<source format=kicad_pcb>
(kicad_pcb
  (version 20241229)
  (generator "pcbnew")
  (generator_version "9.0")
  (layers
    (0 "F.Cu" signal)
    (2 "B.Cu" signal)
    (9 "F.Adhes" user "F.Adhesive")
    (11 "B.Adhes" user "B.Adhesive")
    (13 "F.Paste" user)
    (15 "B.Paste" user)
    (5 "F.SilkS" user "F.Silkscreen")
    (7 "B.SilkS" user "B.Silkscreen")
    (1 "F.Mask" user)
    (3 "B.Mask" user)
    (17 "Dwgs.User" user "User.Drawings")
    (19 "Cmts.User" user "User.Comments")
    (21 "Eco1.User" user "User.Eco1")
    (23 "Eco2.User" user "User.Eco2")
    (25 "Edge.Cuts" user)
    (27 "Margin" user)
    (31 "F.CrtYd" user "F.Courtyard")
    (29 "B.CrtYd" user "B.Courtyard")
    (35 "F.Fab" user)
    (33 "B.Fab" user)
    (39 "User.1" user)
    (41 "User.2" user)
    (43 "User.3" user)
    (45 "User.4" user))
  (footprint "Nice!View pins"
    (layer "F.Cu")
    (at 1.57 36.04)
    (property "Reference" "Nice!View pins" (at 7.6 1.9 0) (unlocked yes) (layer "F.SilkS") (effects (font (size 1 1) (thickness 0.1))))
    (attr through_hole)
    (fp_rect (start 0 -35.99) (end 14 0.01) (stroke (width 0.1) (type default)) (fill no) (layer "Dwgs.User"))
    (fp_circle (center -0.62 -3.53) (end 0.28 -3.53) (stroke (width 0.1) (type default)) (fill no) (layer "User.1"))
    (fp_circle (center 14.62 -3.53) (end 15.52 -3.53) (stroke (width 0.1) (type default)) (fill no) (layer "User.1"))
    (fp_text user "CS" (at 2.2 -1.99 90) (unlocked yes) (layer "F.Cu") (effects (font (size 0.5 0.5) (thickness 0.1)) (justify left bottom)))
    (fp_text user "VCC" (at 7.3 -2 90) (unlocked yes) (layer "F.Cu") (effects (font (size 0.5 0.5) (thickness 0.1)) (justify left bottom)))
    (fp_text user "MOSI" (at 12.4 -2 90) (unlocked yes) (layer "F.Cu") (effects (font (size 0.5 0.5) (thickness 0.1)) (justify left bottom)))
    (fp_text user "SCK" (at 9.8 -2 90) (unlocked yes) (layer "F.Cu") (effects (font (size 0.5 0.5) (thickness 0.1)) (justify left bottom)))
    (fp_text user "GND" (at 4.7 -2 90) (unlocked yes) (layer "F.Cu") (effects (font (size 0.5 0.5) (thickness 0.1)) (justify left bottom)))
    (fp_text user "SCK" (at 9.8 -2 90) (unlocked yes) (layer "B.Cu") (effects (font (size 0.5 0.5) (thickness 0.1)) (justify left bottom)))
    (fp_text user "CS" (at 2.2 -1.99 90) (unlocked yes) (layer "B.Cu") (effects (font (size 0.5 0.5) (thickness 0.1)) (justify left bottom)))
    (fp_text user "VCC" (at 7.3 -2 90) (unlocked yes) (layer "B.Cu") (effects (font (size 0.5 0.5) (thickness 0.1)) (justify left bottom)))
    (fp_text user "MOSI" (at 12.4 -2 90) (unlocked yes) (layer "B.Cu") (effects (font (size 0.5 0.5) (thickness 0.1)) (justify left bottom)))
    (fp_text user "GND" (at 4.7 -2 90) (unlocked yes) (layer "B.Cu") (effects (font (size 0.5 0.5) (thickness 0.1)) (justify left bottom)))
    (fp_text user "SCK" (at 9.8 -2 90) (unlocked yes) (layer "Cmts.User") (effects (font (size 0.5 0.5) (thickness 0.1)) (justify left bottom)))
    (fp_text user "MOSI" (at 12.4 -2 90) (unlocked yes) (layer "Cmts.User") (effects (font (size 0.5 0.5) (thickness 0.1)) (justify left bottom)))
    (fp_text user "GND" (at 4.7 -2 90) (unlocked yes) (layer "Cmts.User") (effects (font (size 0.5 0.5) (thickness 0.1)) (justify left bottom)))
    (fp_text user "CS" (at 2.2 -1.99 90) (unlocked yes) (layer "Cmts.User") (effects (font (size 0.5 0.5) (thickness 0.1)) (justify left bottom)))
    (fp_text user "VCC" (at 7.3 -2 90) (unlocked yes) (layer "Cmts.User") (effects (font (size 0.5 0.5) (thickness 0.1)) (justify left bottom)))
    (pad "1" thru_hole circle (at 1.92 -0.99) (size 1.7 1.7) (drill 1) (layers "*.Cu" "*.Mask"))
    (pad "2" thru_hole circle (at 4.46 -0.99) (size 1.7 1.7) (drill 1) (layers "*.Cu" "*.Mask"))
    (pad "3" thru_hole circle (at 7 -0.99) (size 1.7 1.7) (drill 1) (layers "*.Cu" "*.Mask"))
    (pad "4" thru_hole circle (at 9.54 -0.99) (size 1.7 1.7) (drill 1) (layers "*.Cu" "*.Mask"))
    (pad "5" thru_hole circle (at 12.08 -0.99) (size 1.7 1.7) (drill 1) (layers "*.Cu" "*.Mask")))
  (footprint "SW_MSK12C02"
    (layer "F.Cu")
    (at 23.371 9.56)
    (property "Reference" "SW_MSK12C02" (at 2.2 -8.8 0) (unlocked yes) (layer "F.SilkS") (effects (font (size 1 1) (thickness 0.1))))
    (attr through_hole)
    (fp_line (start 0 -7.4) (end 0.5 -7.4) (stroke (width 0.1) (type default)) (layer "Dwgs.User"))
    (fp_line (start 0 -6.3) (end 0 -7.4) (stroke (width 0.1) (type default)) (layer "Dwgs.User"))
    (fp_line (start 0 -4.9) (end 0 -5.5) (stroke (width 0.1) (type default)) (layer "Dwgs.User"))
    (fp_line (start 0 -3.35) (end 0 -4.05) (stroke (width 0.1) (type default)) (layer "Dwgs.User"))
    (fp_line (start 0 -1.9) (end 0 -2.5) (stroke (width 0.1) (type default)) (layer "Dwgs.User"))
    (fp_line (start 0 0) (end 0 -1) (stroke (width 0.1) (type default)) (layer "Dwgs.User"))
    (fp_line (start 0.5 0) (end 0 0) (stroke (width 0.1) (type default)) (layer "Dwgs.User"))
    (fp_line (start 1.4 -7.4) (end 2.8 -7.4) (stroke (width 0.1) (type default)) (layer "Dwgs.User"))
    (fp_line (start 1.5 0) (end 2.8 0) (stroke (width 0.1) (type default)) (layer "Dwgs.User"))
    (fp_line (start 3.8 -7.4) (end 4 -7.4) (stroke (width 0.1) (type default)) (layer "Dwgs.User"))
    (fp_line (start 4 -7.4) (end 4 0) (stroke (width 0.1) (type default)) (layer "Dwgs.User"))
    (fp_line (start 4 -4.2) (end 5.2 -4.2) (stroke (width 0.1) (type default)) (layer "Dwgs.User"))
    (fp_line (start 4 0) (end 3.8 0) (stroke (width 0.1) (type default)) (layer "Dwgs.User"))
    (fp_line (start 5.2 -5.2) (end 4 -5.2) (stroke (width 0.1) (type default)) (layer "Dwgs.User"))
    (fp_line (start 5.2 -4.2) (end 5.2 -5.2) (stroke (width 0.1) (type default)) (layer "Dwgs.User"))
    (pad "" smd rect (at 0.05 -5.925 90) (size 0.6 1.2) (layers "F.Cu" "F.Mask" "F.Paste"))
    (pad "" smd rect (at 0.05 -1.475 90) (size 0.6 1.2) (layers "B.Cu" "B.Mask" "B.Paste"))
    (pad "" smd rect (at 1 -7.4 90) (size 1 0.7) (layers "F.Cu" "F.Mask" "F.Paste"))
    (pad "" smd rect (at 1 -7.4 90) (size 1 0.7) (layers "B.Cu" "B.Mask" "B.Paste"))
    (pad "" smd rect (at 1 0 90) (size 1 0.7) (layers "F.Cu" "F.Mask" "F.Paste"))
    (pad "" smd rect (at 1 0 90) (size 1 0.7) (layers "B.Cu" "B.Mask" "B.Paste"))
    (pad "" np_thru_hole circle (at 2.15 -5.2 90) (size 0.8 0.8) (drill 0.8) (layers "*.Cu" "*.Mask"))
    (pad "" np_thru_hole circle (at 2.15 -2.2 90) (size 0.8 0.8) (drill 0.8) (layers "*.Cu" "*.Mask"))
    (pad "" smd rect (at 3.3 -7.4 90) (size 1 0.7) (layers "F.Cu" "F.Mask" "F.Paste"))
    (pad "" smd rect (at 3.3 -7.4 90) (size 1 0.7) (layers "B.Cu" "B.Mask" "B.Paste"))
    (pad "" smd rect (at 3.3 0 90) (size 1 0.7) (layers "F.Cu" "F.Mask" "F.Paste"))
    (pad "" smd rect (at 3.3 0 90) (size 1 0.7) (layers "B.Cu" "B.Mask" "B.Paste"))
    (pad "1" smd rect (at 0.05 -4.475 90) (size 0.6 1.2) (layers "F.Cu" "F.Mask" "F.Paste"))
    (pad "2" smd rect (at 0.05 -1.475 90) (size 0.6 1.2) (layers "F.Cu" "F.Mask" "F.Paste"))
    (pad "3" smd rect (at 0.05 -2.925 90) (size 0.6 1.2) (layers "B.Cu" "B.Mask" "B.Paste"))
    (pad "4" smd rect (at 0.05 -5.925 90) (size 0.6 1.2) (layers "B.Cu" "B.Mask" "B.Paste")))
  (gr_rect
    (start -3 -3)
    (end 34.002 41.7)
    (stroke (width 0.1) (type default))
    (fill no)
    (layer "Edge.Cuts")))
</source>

####################

• **Task details**
Filter the data for the string "Courtyard". Copy each matching line.

• **Output of the task**
    (31 "F.CrtYd" user "F.Courtyard")
    (29 "B.CrtYd" user "B.Courtyard")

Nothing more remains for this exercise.